Limitation 4: You End Up With Maintenance Overload for All Custom Reports

Because of the way IdentityIQ's reporting functionality is designed, all customizations and subsequent iterations require a lot of development effort. The reporting interface does not provide capabilities like “starts with”, “ends with”, “contains” etc. This combined with no column/attribute level access control, you may end up with many variations of the same report.

 

Maintaining these reports becomes a full-time responsibility for your Development team.

The “Advanced Analytics” feature has the “starts with”, “ends with”, “contains” etc. functionality but you are potentially giving way more access to users than they need.

 

Limitation 5: Your Storage Needs Grow Exponentially

IdentityIQ’s report results are stored as Task Results.
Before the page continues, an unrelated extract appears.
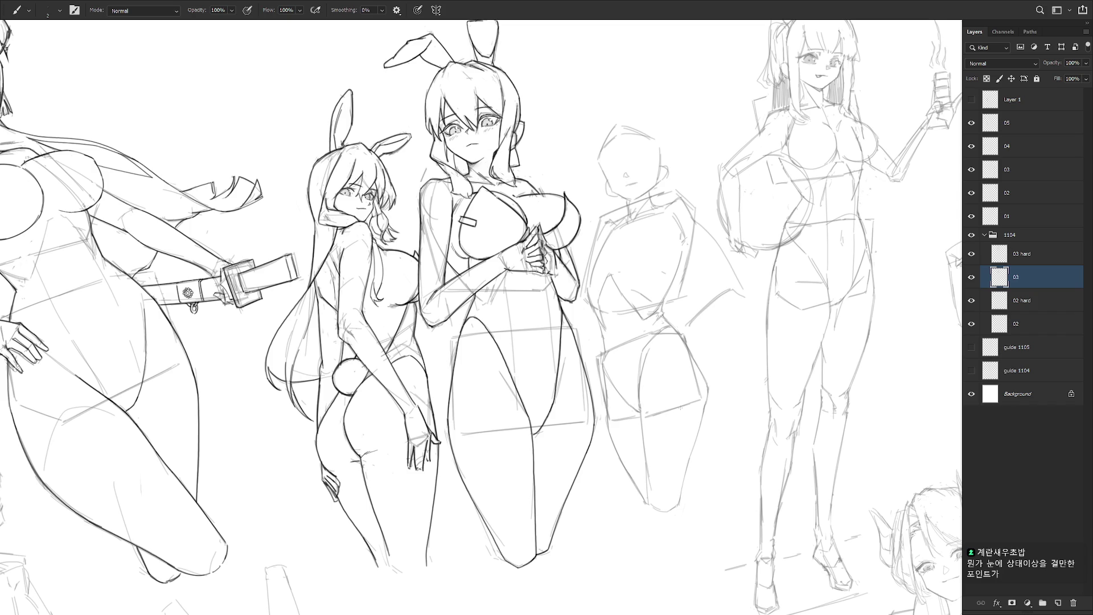
- Sketch the fourth figure's chest outline with short diagonal and contour strokes
key("e")
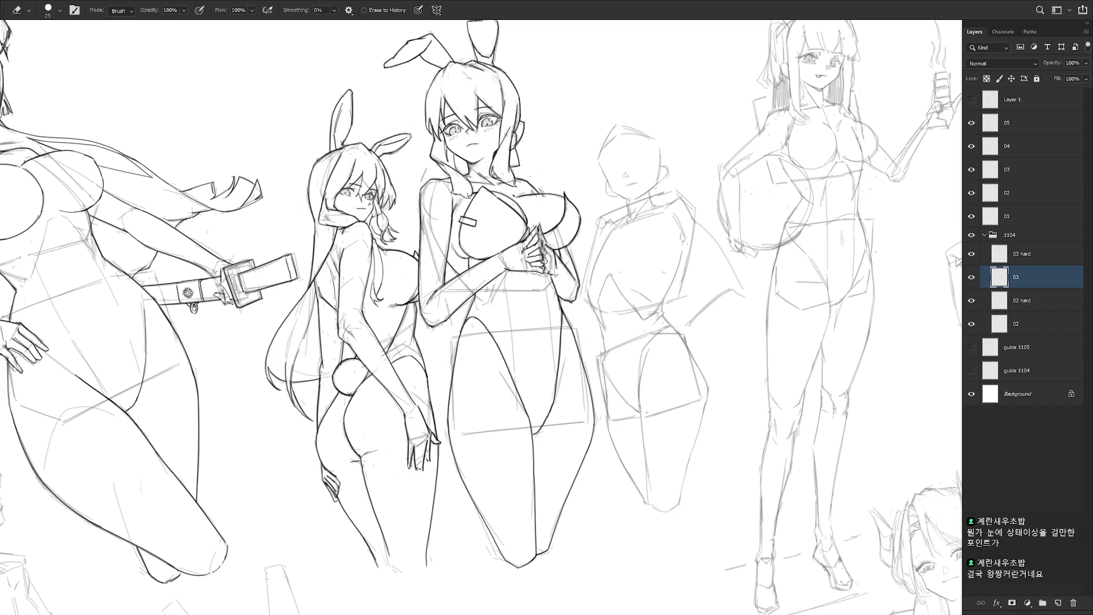
key("b")
left_click_drag(587, 265, 581, 297)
If your users have not configured to auto-delete (overwrite) the data from their previous reports, these report results can add up really quick.

And even if they did overwrite the previous report result, in large enterprises with huge amounts of data and many users running reports, the impact on the storage capacity of your SailPoint environment is significant.

​

 

How do you overcome these limitations?

 

And not only overcome, but how do you provide a more robust and rich reporting interface to your business, information security and operational users, while reducing the maintenance overhead for your Development team?

 

The answer, you externalize it.

 

You would ideally create a read-only replica of a few database tables and offload all your reporting functionality to it. Then you setup a business intelligence tool on top of it to extend and enhance your reporting capabilities.

​

Let’s see what all this accomplishes and how:

1. Double the Performance:

You get better IdentiyIQ application and reporting performance because both those functionalities are now segregated into separate systems, both the application and database tiers. Your identity application focuses on identity management and governance, while the business intelligence focuses on, well business intelligence and reporting. Moreover, the reports and their outputs are not stored within SailPoint either. This further reduces the load on the SailPoint application and its database.

​

2. Immense Flexibility:

With direct access to the SailPoint database and other data sources, you get a vast amount of flexibility as to how and from where you pull your data. And because you are using a read-only replica, and/or a read-only account, there is no possibility of inadvertently corrupting the SailPoint data.

While you may ask that the database schema might change but the API may not so you may have to rework the reports etc. Well, that has not been our experience so far. IdentityIQ’s database schema has more or less remained similar to its previous releases, while the API has seen frequent improvements and deprecations. You can create custom queries and pull data from multiple tables and are no longer constrained by the product’s API, however rich it be.

 

3. Granular Security:

While you can implement row-level security in SailPoint reports with some customization, implementing column-level security based on user identity and role isn’t trivial. In out-of-the-box reports its just not possible. You will need to create custom reports. And even then, the report task definition cannot be modified in runtime. You will just need to show an empty column in the output, which is not a great user experience.

With a business intelligence tool you can control access at data source, report, row, and column levels, based on a user’s identity, group or role membership. This greatly simplifies and strengthens your data access security model.

​

4. Minimum Maintenance Overhead and Development Time:

SailPoint at its core is an identity governance tool and its great at that. Reporting within SailPoint while rich, is not its core functionality or feature. That is why using a separate Business Intelligence tool makes so much sense. Because querying data and creating reports is the core feature of a Business Intelligence tool, creating custom and rich reports is easy, and updating them is quick. You reduce a lot of overhead in maintaining custom reports.